Segment Open
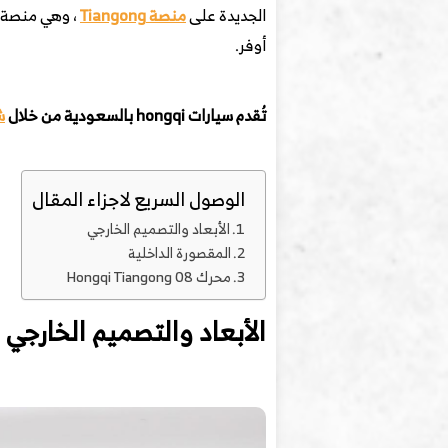
الجديدة على
منصة Tiangong
، وهي منصة م
أوفر.
تُقدم سيارات hongqi بالسعودية من خلال
ش
الوصول السريع لاجزاء المقال
الأبعاد والتصميم الخارجي
المقصورة الداخلية
محرك Hongqi Tiangong 08
الأبعاد والتصميم الخارجي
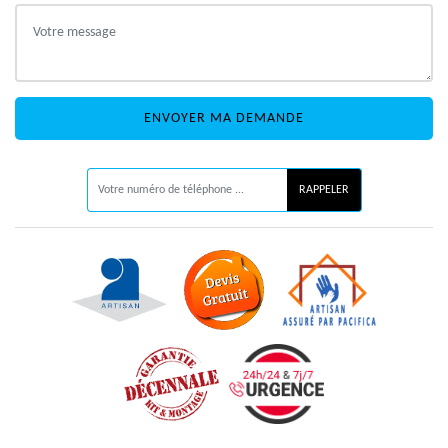
ON VOUS RAPPELLE GRATUITEMENT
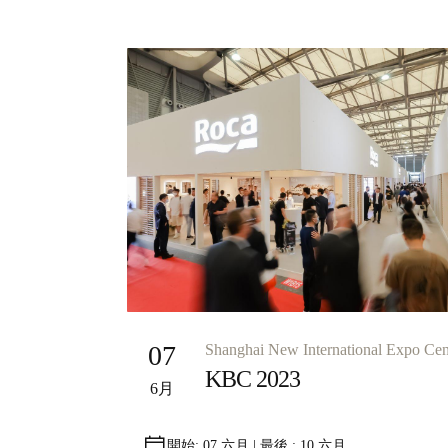
07
Shanghai New International Expo Cen
KBC 2023
6月
開始: 07 六月 | 最後 : 10 六月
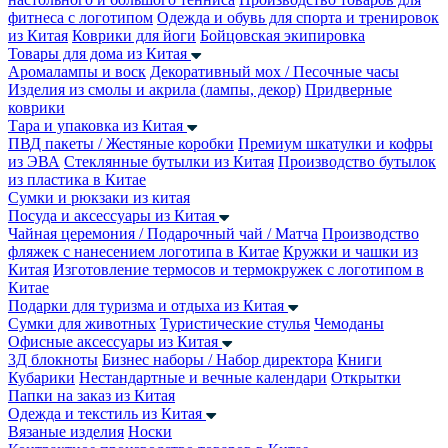
фитнеса с логотипом
Одежда и обувь для спорта и тренировок
из Китая
Коврики для йоги
Бойцовская экипировка
Товары для дома из Китая
Аромалампы и воск
Декоративный мох / Песочные часы
Изделия из смолы и акрила (лампы, декор)
Придверные
коврики
Тара и упаковка из Китая
ПВД пакеты / Жестяные коробки
Премиум шкатулки и кофры
из ЭВА
Стеклянные бутылки из Китая
Производство бутылок
из пластика в Китае
Сумки и рюкзаки из китая
Посуда и аксессуары из Китая
Чайная церемония / Подарочный чай / Матча
Производство
фляжек с нанесением логотипа в Китае
Кружки и чашки из
Китая
Изготовление термосов и термокружек с логотипом в
Китае
Подарки для туризма и отдыха из Китая
Сумки для животных
Туристические стулья
Чемоданы
Офисные аксессуары из Китая
3Д блокноты
Бизнес наборы / Набор директора
Книги
Кубарики
Нестандартные и вечные календари
Открытки
Папки на заказ из Китая
Одежда и текстиль из Китая
Вязаные изделия
Носки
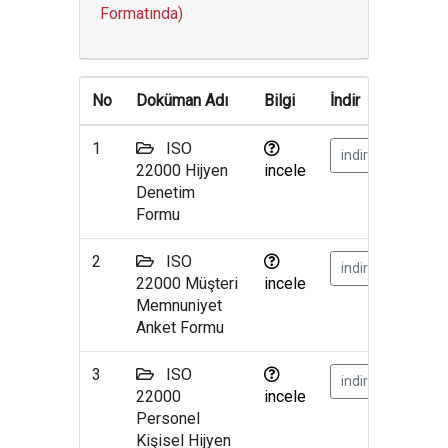
Formatında)
No
Doküman Adı
Bilgi
İndir
1
ISO
indir
22000 Hijyen
incele
Denetim
Formu
2
ISO
indir
22000 Müşteri
incele
Memnuniyet
Anket Formu
3
ISO
indir
22000
incele
Personel
Kişisel Hijyen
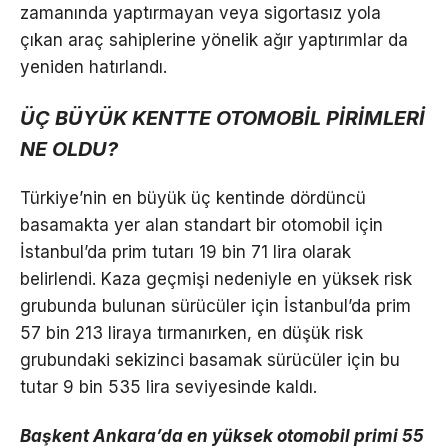
zamanında yaptırmayan veya sigortasız yola
çıkan araç sahiplerine yönelik ağır yaptırımlar da
yeniden hatırlandı.
ÜÇ BÜYÜK KENTTE OTOMOBİL PİRİMLERİ
NE OLDU?
Türkiye’nin en büyük üç kentinde dördüncü
basamakta yer alan standart bir otomobil için
İstanbul’da prim tutarı 19 bin 71 lira olarak
belirlendi. Kaza geçmişi nedeniyle en yüksek risk
grubunda bulunan sürücüler için İstanbul’da prim
57 bin 213 liraya tırmanırken, en düşük risk
grubundaki sekizinci basamak sürücüler için bu
tutar 9 bin 535 lira seviyesinde kaldı.
Başkent Ankara’da en yüksek otomobil primi 55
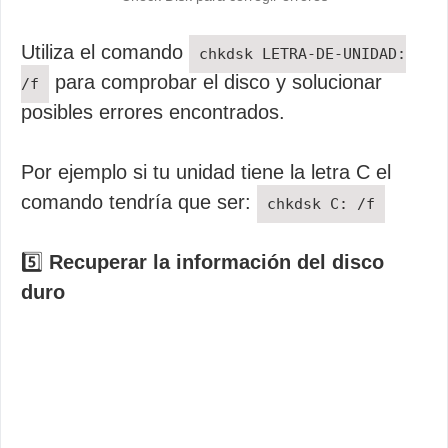
Utiliza el comando
chkdsk LETRA-DE-UNIDAD:
para comprobar el disco y solucionar
/f
posibles errores encontrados.
Por ejemplo si tu unidad tiene la letra C el
comando tendría que ser:
chkdsk C: /f
5️⃣
Recuperar la información del disco
duro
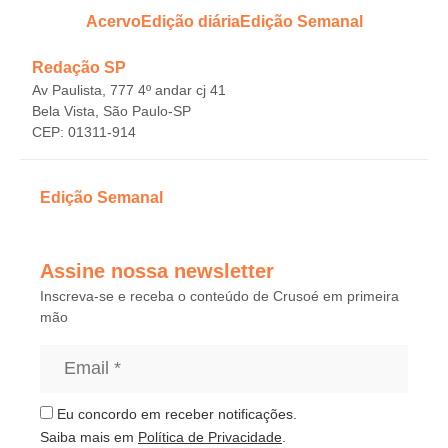
Acervo
Edição diária
Edição Semanal
Redação SP
Av Paulista, 777 4º andar cj 41
Bela Vista, São Paulo-SP
CEP: 01311-914
Edição Semanal
Assine nossa newsletter
Inscreva-se e receba o conteúdo de Crusoé em primeira
mão
Eu concordo em receber notificações.
Saiba mais em
Política de Privacidade
.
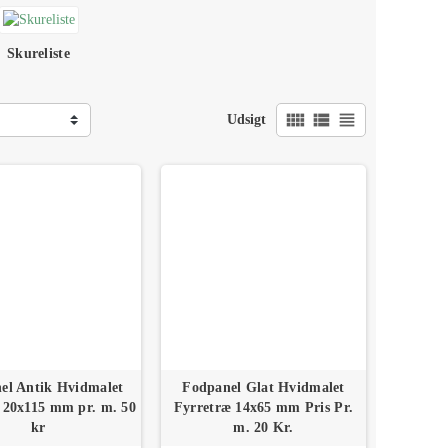
Skureliste
view_comfy
view_list
view_headline
Udsigt
el Antik Hvidmalet
Fodpanel Glat Hvidmalet
 20x115 mm pr. m. 50
Fyrretræ 14x65 mm Pris Pr.
kr
m. 20 Kr.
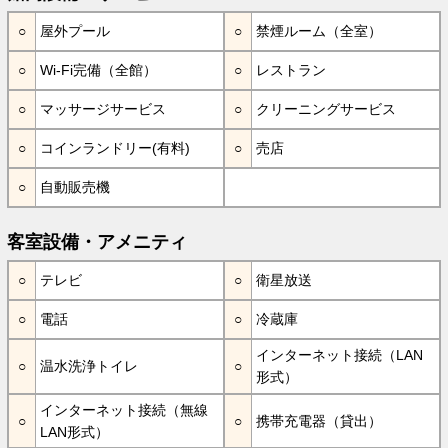
屋外プール
禁煙ルーム（全室）
Wi-Fi完備（全館）
レストラン
マッサージサービス
クリーニングサービス
コインランドリー(有料)
売店
自動販売機
客室設備・アメニティ
テレビ
衛星放送
電話
冷蔵庫
インターネット接続（LAN
温水洗浄トイレ
形式）
インターネット接続（無線
携帯充電器（貸出）
LAN形式）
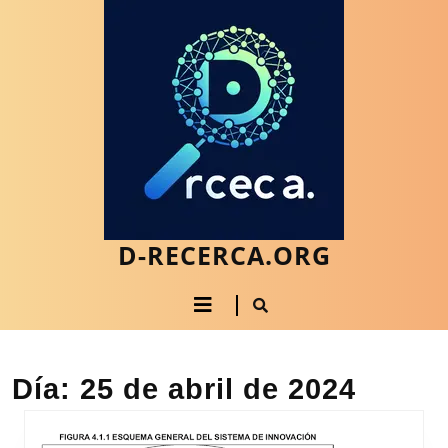
Saltar
al
contenido
Saltar
al
contenido
D-RECERCA.ORG
Botón
de
apertura
Día:
25 de abril de 2024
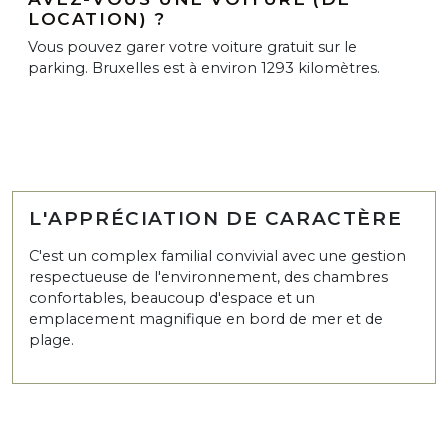
LOCATION) ?
Vous pouvez garer votre voiture gratuit sur le
parking. Bruxelles est à environ 1293 kilomètres.
L'APPRÉCIATION DE CARACTÈRE
C'est un complex familial convivial avec une gestion
respectueuse de l'environnement, des chambres
confortables, beaucoup d'espace et un
emplacement magnifique en bord de mer et de
plage.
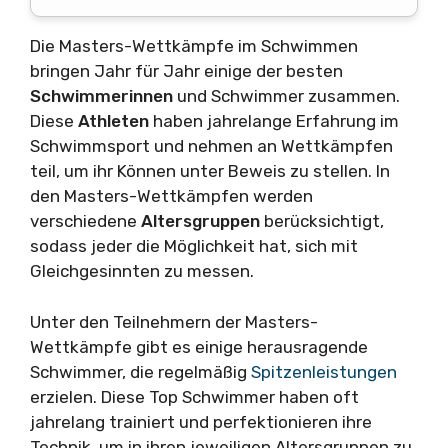
Die Masters-Wettkämpfe im Schwimmen
bringen Jahr für Jahr einige der besten
Schwimmerinnen
und Schwimmer zusammen.
Diese
Athleten
haben jahrelange Erfahrung im
Schwimmsport und nehmen an Wettkämpfen
teil, um ihr Können unter Beweis zu stellen. In
den Masters-Wettkämpfen werden
verschiedene
Altersgruppen
berücksichtigt,
sodass jeder die Möglichkeit hat, sich mit
Gleichgesinnten zu messen.
Unter den Teilnehmern der Masters-
Wettkämpfe gibt es einige herausragende
Schwimmer, die regelmäßig
Spitzenleistungen
erzielen. Diese Top Schwimmer haben oft
jahrelang trainiert und perfektionieren ihre
Technik, um in ihren jeweiligen Altersgruppen zu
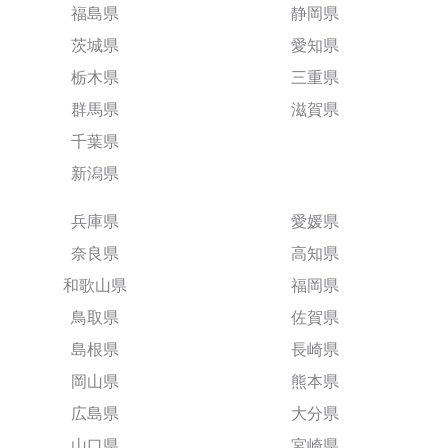
福島県
静岡県
茨城県
愛知県
栃木県
三重県
群馬県
滋賀県
千葉県
新潟県
兵庫県
愛媛県
奈良県
高知県
和歌山県
福岡県
鳥取県
佐賀県
島根県
長崎県
岡山県
熊本県
広島県
大分県
山口県
宮崎県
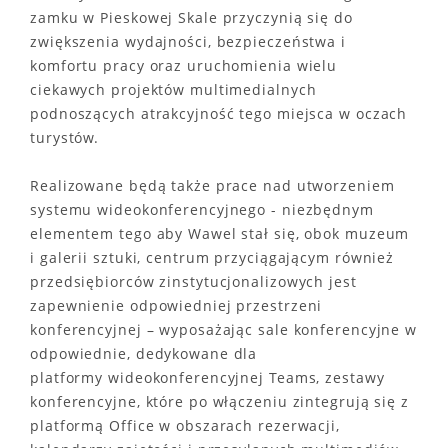
zamku w Pieskowej Skale przyczynią się do
zwiększenia wydajności, bezpieczeństwa i
komfortu pracy oraz uruchomienia wielu
ciekawych projektów multimedialnych
podnoszących atrakcyjność tego miejsca w oczach
turystów.
Realizowane będą także prace nad utworzeniem
systemu wideokonferencyjnego - niezbędnym
elementem tego aby Wawel stał się, obok muzeum
i galerii sztuki, centrum przyciągającym również
przedsiębiorców zinstytucjonalizowych jest
zapewnienie odpowiedniej przestrzeni
konferencyjnej – wyposażając sale konferencyjne w
odpowiednie, dedykowane dla
platformy wideokonferencyjnej Teams, zestawy
konferencyjne, które po włączeniu zintegrują się z
platformą Office w obszarach rezerwacji,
Segment Closed
WHAT IS EXPECTED: Pull out the text read from every item above, reproducing each line without any change, and leave the pictures out of your answer.

RESULT BELOW:
الجديدة على
منصة Tiangong
، وهي منصة م
أوفر.
تُقدم سيارات hongqi بالسعودية من خلال
ش
الوصول السريع لاجزاء المقال
الأبعاد والتصميم الخارجي
المقصورة الداخلية
محرك Hongqi Tiangong 08
الأبعاد والتصميم الخارجي
ON VOUS RAPPELLE GRATUITEMENT
07
Shanghai New International Expo Cen
KBC 2023
6月
開始: 07 六月 | 最後 : 10 六月
фитнеса с логотипом
Одежда и обувь для спорта и тренировок
из Китая
Коврики для йоги
Бойцовская экипировка
Товары для дома из Китая
Аромалампы и воск
Декоративный мох / Песочные часы
Изделия из смолы и акрила (лампы, декор)
Придверные
коврики
Тара и упаковка из Китая
ПВД пакеты / Жестяные коробки
Премиум шкатулки и кофры
из ЭВА
Стеклянные бутылки из Китая
Производство бутылок
из пластика в Китае
Сумки и рюкзаки из китая
Посуда и аксессуары из Китая
Чайная церемония / Подарочный чай / Матча
Производство
фляжек с нанесением логотипа в Китае
Кружки и чашки из
Китая
Изготовление термосов и термокружек с логотипом в
Китае
Подарки для туризма и отдыха из Китая
Сумки для животных
Туристические стулья
Чемоданы
Офисные аксессуары из Китая
3Д блокноты
Бизнес наборы / Набор директора
Книги
Кубарики
Нестандартные и вечные календари
Открытки
Папки на заказ из Китая
Одежда и текстиль из Китая
Вязаные изделия
Носки
Formatında)
No
Doküman Adı
Bilgi
İndir
1
ISO
indir
22000 Hijyen
incele
Denetim
Formu
2
ISO
indir
22000 Müşteri
incele
Memnuniyet
Anket Formu
3
ISO
indir
22000
incele
Personel
Kişisel Hijyen
zamanında yaptırmayan veya sigortasız yola
çıkan araç sahiplerine yönelik ağır yaptırımlar da
yeniden hatırlandı.
ÜÇ BÜYÜK KENTTE OTOMOBİL PİRİMLERİ
NE OLDU?
Türkiye’nin en büyük üç kentinde dördüncü
basamakta yer alan standart bir otomobil için
İstanbul’da prim tutarı 19 bin 71 lira olarak
belirlendi. Kaza geçmişi nedeniyle en yüksek risk
grubunda bulunan sürücüler için İstanbul’da prim
57 bin 213 liraya tırmanırken, en düşük risk
grubundaki sekizinci basamak sürücüler için bu
tutar 9 bin 535 lira seviyesinde kaldı.
Başkent Ankara’da en yüksek otomobil primi 55
Utiliza el comando
chkdsk LETRA-DE-UNIDAD:
para comprobar el disco y solucionar
/f
posibles errores encontrados.
Por ejemplo si tu unidad tiene la letra C el
comando tendría que ser:
chkdsk C: /f
5️⃣
Recuperar la información del disco
duro
Acervo
Edição diária
Edição Semanal
Redação SP
Av Paulista, 777 4º andar cj 41
Bela Vista, São Paulo-SP
CEP: 01311-914
Edição Semanal
Assine nossa newsletter
Inscreva-se e receba o conteúdo de Crusoé em primeira
mão
Eu concordo em receber notificações.
Saiba mais em
Política de Privacidade
.
Skureliste
view_comfy
view_list
view_headline
Udsigt
el Antik Hvidmalet
Fodpanel Glat Hvidmalet
 20x115 mm pr. m. 50
Fyrretræ 14x65 mm Pris Pr.
kr
m. 20 Kr.
屋外プール
禁煙ルーム（全室）
Wi-Fi完備（全館）
レストラン
マッサージサービス
クリーニングサービス
コインランドリー(有料)
売店
自動販売機
客室設備・アメニティ
テレビ
衛星放送
電話
冷蔵庫
インターネット接続（LAN
温水洗浄トイレ
形式）
インターネット接続（無線
携帯充電器（貸出）
LAN形式）
Saltar
al
contenido
Saltar
al
contenido
D-RECERCA.ORG
Botón
de
apertura
Día:
25 de abril de 2024
LOCATION) ?
Vous pouvez garer votre voiture gratuit sur le
parking. Bruxelles est à environ 1293 kilomètres.
L'APPRÉCIATION DE CARACTÈRE
C'est un complex familial convivial avec une gestion
respectueuse de l'environnement, des chambres
confortables, beaucoup d'espace et un
emplacement magnifique en bord de mer et de
plage.
Die Masters-Wettkämpfe im Schwimmen
bringen Jahr für Jahr einige der besten
Schwimmerinnen
und Schwimmer zusammen.
Diese
Athleten
haben jahrelange Erfahrung im
Schwimmsport und nehmen an Wettkämpfen
teil, um ihr Können unter Beweis zu stellen. In
den Masters-Wettkämpfen werden
verschiedene
Altersgruppen
berücksichtigt,
sodass jeder die Möglichkeit hat, sich mit
Gleichgesinnten zu messen.
Unter den Teilnehmern der Masters-
Wettkämpfe gibt es einige herausragende
Schwimmer, die regelmäßig
Spitzenleistungen
erzielen. Diese Top Schwimmer haben oft
jahrelang trainiert und perfektionieren ihre
Technik, um in ihren jeweiligen Altersgruppen zu
福島県
静岡県
茨城県
愛知県
栃木県
三重県
群馬県
滋賀県
千葉県
新潟県
兵庫県
愛媛県
奈良県
高知県
和歌山県
福岡県
鳥取県
佐賀県
島根県
長崎県
岡山県
熊本県
広島県
大分県
山口県
宮崎県
zamku w Pieskowej Skale przyczynią się do
zwiększenia wydajności, bezpieczeństwa i
komfortu pracy oraz uruchomienia wielu
ciekawych projektów multimedialnych
podnoszących atrakcyjność tego miejsca w oczach
turystów.
Realizowane będą także prace nad utworzeniem
systemu wideokonferencyjnego - niezbędnym
elementem tego aby Wawel stał się, obok muzeum
i galerii sztuki, centrum przyciągającym również
przedsiębiorców zinstytucjonalizowych jest
zapewnienie odpowiedniej przestrzeni
konferencyjnej – wyposażając sale konferencyjne w
odpowiednie, dedykowane dla
platformy wideokonferencyjnej Teams, zestawy
konferencyjne, które po włączeniu zintegrują się z
platformą Office w obszarach rezerwacji,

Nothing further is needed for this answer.